__Page images and extracted text__.
■ ■ ■ ■ ■ ■ ■

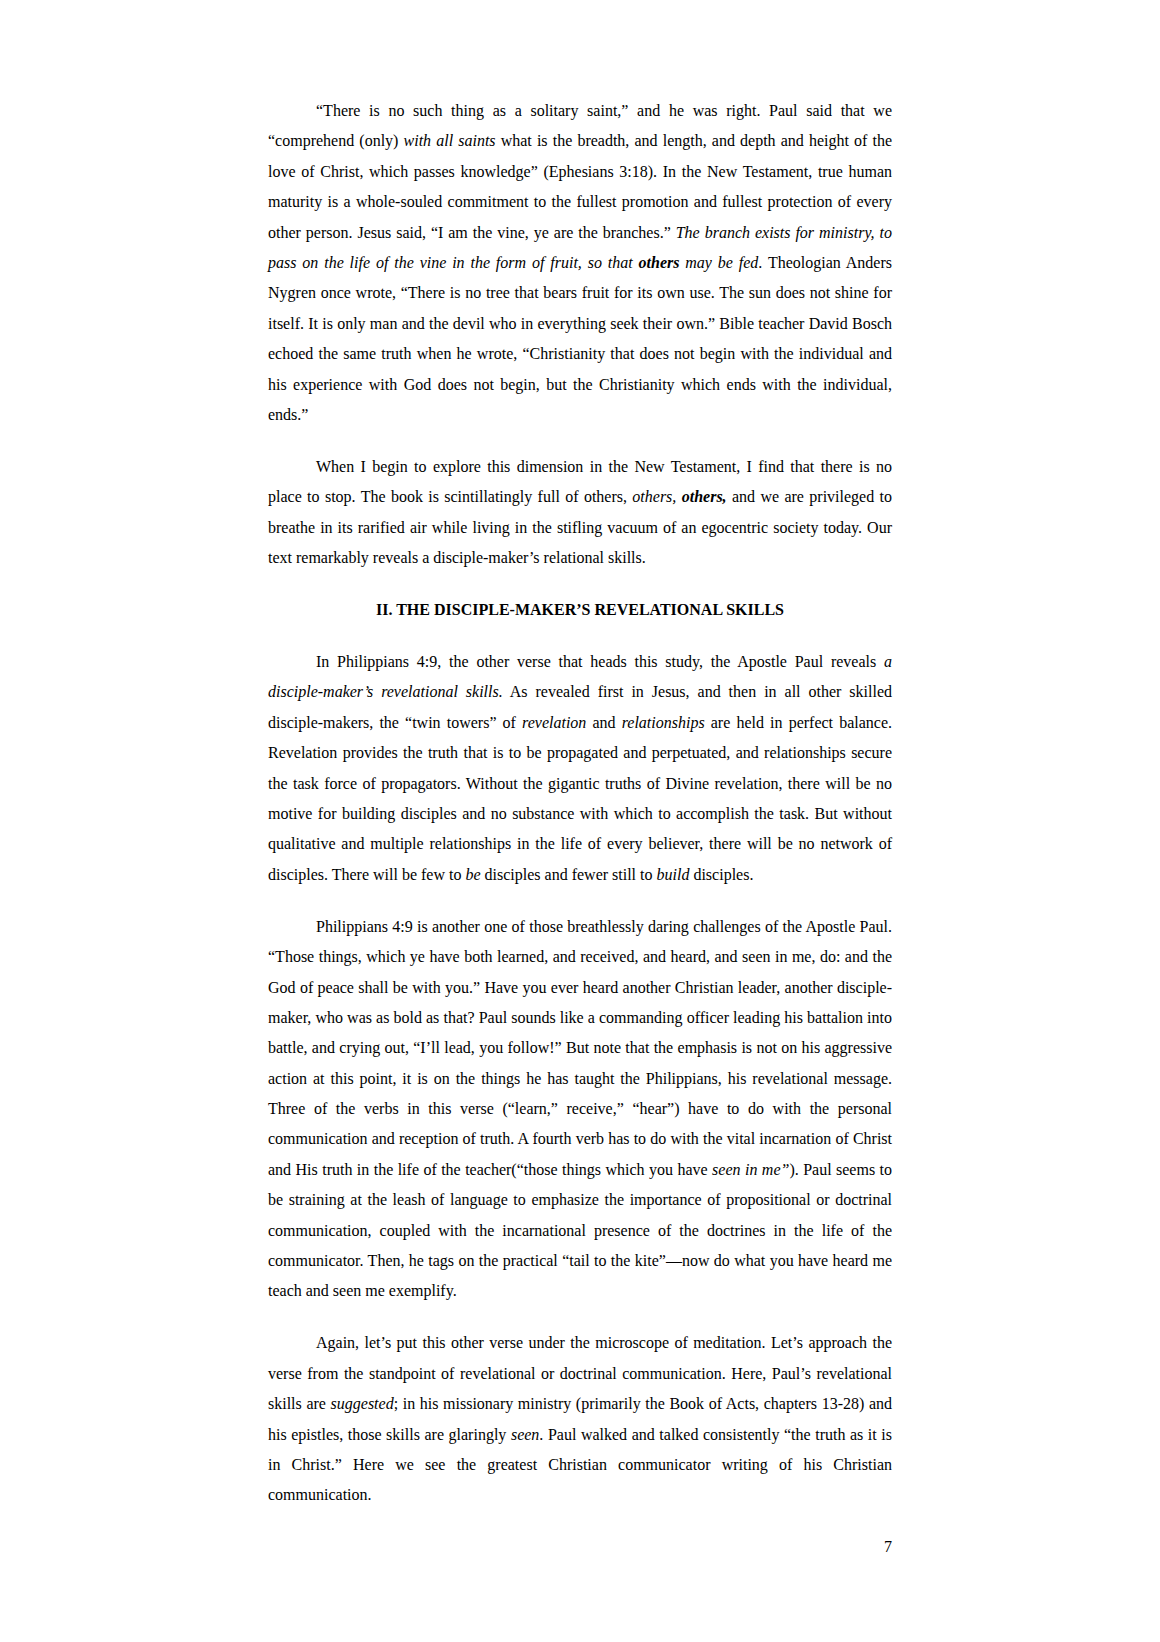“There is no such thing as a solitary saint,” and he was right. Paul said that we “comprehend (only) with all saints what is the breadth, and length, and depth and height of the love of Christ, which passes knowledge” (Ephesians 3:18). In the New Testament, true human maturity is a whole-souled commitment to the fullest promotion and fullest protection of every other person. Jesus said, “I am the vine, ye are the branches.” The branch exists for ministry, to pass on the life of the vine in the form of fruit, so that others may be fed. Theologian Anders Nygren once wrote, “There is no tree that bears fruit for its own use. The sun does not shine for itself. It is only man and the devil who in everything seek their own.” Bible teacher David Bosch echoed the same truth when he wrote, “Christianity that does not begin with the individual and his experience with God does not begin, but the Christianity which ends with the individual, ends.”
When I begin to explore this dimension in the New Testament, I find that there is no place to stop. The book is scintillatingly full of others, others, others, and we are privileged to breathe in its rarified air while living in the stifling vacuum of an egocentric society today. Our text remarkably reveals a disciple-maker’s relational skills.
II. THE DISCIPLE-MAKER’S REVELATIONAL SKILLS
In Philippians 4:9, the other verse that heads this study, the Apostle Paul reveals a disciple-maker’s revelational skills. As revealed first in Jesus, and then in all other skilled disciple-makers, the “twin towers” of revelation and relationships are held in perfect balance. Revelation provides the truth that is to be propagated and perpetuated, and relationships secure the task force of propagators. Without the gigantic truths of Divine revelation, there will be no motive for building disciples and no substance with which to accomplish the task. But without qualitative and multiple relationships in the life of every believer, there will be no network of disciples. There will be few to be disciples and fewer still to build disciples.
Philippians 4:9 is another one of those breathlessly daring challenges of the Apostle Paul. “Those things, which ye have both learned, and received, and heard, and seen in me, do: and the God of peace shall be with you.” Have you ever heard another Christian leader, another disciple-maker, who was as bold as that? Paul sounds like a commanding officer leading his battalion into battle, and crying out, “I’ll lead, you follow!” But note that the emphasis is not on his aggressive action at this point, it is on the things he has taught the Philippians, his revelational message. Three of the verbs in this verse (“learn,” receive,” “hear”) have to do with the personal communication and reception of truth. A fourth verb has to do with the vital incarnation of Christ and His truth in the life of the teacher(“those things which you have seen in me”). Paul seems to be straining at the leash of language to emphasize the importance of propositional or doctrinal communication, coupled with the incarnational presence of the doctrines in the life of the communicator. Then, he tags on the practical “tail to the kite”—now do what you have heard me teach and seen me exemplify.
Again, let’s put this other verse under the microscope of meditation. Let’s approach the verse from the standpoint of revelational or doctrinal communication. Here, Paul’s revelational skills are suggested; in his missionary ministry (primarily the Book of Acts, chapters 13-28) and his epistles, those skills are glaringly seen. Paul walked and talked consistently “the truth as it is in Christ.” Here we see the greatest Christian communicator writing of his Christian communication.
7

■ ■ ■ ■ ■ ■ ■

__What is required__.
Write out the data again word for word, minus any images.

__Reply to the task__.
“There is no such thing as a solitary saint,” and he was right. Paul said that we “comprehend (only) with all saints what is the breadth, and length, and depth and height of the love of Christ, which passes knowledge” (Ephesians 3:18). In the New Testament, true human maturity is a whole-souled commitment to the fullest promotion and fullest protection of every other person. Jesus said, “I am the vine, ye are the branches.” The branch exists for ministry, to pass on the life of the vine in the form of fruit, so that others may be fed. Theologian Anders Nygren once wrote, “There is no tree that bears fruit for its own use. The sun does not shine for itself. It is only man and the devil who in everything seek their own.” Bible teacher David Bosch echoed the same truth when he wrote, “Christianity that does not begin with the individual and his experience with God does not begin, but the Christianity which ends with the individual, ends.”
When I begin to explore this dimension in the New Testament, I find that there is no place to stop. The book is scintillatingly full of others, others, others, and we are privileged to breathe in its rarified air while living in the stifling vacuum of an egocentric society today. Our text remarkably reveals a disciple-maker’s relational skills.
II. THE DISCIPLE-MAKER’S REVELATIONAL SKILLS
In Philippians 4:9, the other verse that heads this study, the Apostle Paul reveals a disciple-maker’s revelational skills. As revealed first in Jesus, and then in all other skilled disciple-makers, the “twin towers” of revelation and relationships are held in perfect balance. Revelation provides the truth that is to be propagated and perpetuated, and relationships secure the task force of propagators. Without the gigantic truths of Divine revelation, there will be no motive for building disciples and no substance with which to accomplish the task. But without qualitative and multiple relationships in the life of every believer, there will be no network of disciples. There will be few to be disciples and fewer still to build disciples.
Philippians 4:9 is another one of those breathlessly daring challenges of the Apostle Paul. “Those things, which ye have both learned, and received, and heard, and seen in me, do: and the God of peace shall be with you.” Have you ever heard another Christian leader, another disciple-maker, who was as bold as that? Paul sounds like a commanding officer leading his battalion into battle, and crying out, “I’ll lead, you follow!” But note that the emphasis is not on his aggressive action at this point, it is on the things he has taught the Philippians, his revelational message. Three of the verbs in this verse (“learn,” receive,” “hear”) have to do with the personal communication and reception of truth. A fourth verb has to do with the vital incarnation of Christ and His truth in the life of the teacher(“those things which you have seen in me”). Paul seems to be straining at the leash of language to emphasize the importance of propositional or doctrinal communication, coupled with the incarnational presence of the doctrines in the life of the communicator. Then, he tags on the practical “tail to the kite”—now do what you have heard me teach and seen me exemplify.
Again, let’s put this other verse under the microscope of meditation. Let’s approach the verse from the standpoint of revelational or doctrinal communication. Here, Paul’s revelational skills are suggested; in his missionary ministry (primarily the Book of Acts, chapters 13-28) and his epistles, those skills are glaringly seen. Paul walked and talked consistently “the truth as it is in Christ.” Here we see the greatest Christian communicator writing of his Christian communication.
7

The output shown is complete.